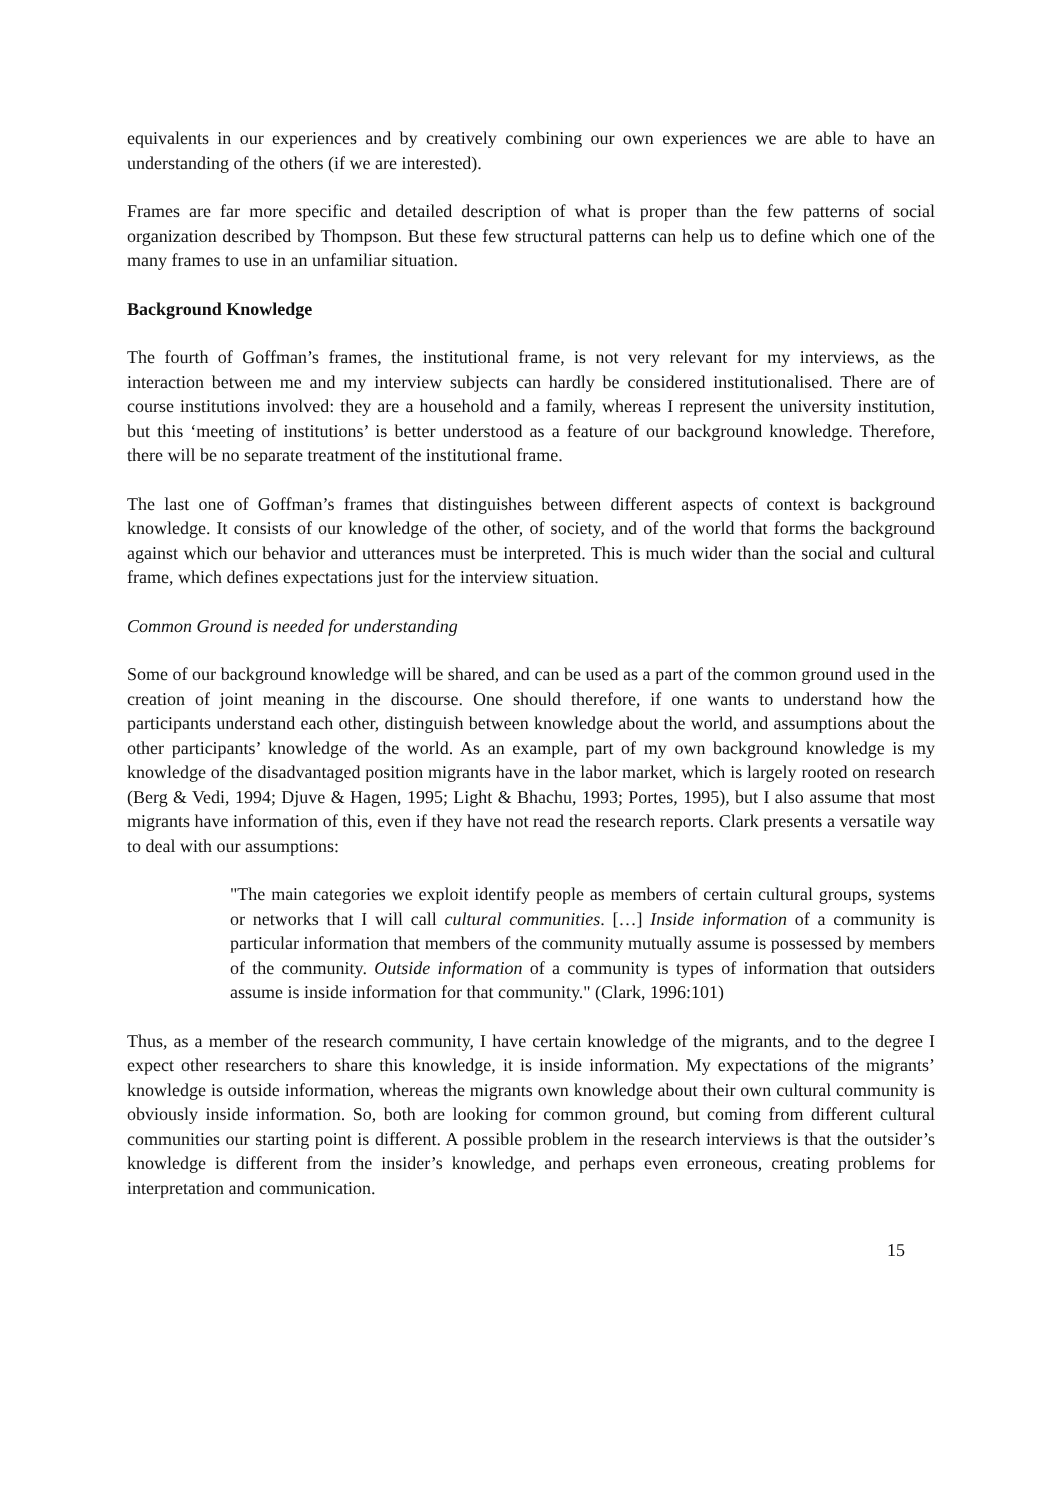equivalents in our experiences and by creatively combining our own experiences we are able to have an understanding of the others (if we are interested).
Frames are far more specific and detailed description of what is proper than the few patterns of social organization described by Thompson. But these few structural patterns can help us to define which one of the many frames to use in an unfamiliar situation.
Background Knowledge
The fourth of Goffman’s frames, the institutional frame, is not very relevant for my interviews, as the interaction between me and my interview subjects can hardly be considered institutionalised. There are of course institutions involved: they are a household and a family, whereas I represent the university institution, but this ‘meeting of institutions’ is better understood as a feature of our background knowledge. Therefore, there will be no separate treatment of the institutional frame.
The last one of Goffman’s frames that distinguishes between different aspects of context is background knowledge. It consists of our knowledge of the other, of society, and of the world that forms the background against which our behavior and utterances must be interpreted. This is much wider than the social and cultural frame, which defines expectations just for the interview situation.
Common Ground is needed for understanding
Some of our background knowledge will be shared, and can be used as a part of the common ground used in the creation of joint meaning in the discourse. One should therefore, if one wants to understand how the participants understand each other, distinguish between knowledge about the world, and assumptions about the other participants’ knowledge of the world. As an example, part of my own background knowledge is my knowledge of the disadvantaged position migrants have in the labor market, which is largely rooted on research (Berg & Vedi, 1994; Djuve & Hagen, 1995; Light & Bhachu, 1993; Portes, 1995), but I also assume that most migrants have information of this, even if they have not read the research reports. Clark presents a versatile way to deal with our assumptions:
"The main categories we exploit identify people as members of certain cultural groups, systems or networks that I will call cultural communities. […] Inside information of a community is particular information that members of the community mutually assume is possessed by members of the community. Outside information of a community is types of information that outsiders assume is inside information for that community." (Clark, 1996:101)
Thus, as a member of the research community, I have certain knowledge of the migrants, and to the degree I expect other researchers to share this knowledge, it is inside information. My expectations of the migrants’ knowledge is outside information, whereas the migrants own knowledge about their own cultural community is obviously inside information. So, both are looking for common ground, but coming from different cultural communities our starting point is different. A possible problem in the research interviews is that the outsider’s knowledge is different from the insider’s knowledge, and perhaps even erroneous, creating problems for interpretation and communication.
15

━━━

Requirement: Leave out the pictures and print each record exactly as it stands.

Solved exercise:
equivalents in our experiences and by creatively combining our own experiences we are able to have an understanding of the others (if we are interested).
Frames are far more specific and detailed description of what is proper than the few patterns of social organization described by Thompson. But these few structural patterns can help us to define which one of the many frames to use in an unfamiliar situation.
Background Knowledge
The fourth of Goffman’s frames, the institutional frame, is not very relevant for my interviews, as the interaction between me and my interview subjects can hardly be considered institutionalised. There are of course institutions involved: they are a household and a family, whereas I represent the university institution, but this ‘meeting of institutions’ is better understood as a feature of our background knowledge. Therefore, there will be no separate treatment of the institutional frame.
The last one of Goffman’s frames that distinguishes between different aspects of context is background knowledge. It consists of our knowledge of the other, of society, and of the world that forms the background against which our behavior and utterances must be interpreted. This is much wider than the social and cultural frame, which defines expectations just for the interview situation.
Common Ground is needed for understanding
Some of our background knowledge will be shared, and can be used as a part of the common ground used in the creation of joint meaning in the discourse. One should therefore, if one wants to understand how the participants understand each other, distinguish between knowledge about the world, and assumptions about the other participants’ knowledge of the world. As an example, part of my own background knowledge is my knowledge of the disadvantaged position migrants have in the labor market, which is largely rooted on research (Berg & Vedi, 1994; Djuve & Hagen, 1995; Light & Bhachu, 1993; Portes, 1995), but I also assume that most migrants have information of this, even if they have not read the research reports. Clark presents a versatile way to deal with our assumptions:
"The main categories we exploit identify people as members of certain cultural groups, systems or networks that I will call cultural communities. […] Inside information of a community is particular information that members of the community mutually assume is possessed by members of the community. Outside information of a community is types of information that outsiders assume is inside information for that community." (Clark, 1996:101)
Thus, as a member of the research community, I have certain knowledge of the migrants, and to the degree I expect other researchers to share this knowledge, it is inside information. My expectations of the migrants’ knowledge is outside information, whereas the migrants own knowledge about their own cultural community is obviously inside information. So, both are looking for common ground, but coming from different cultural communities our starting point is different. A possible problem in the research interviews is that the outsider’s knowledge is different from the insider’s knowledge, and perhaps even erroneous, creating problems for interpretation and communication.
15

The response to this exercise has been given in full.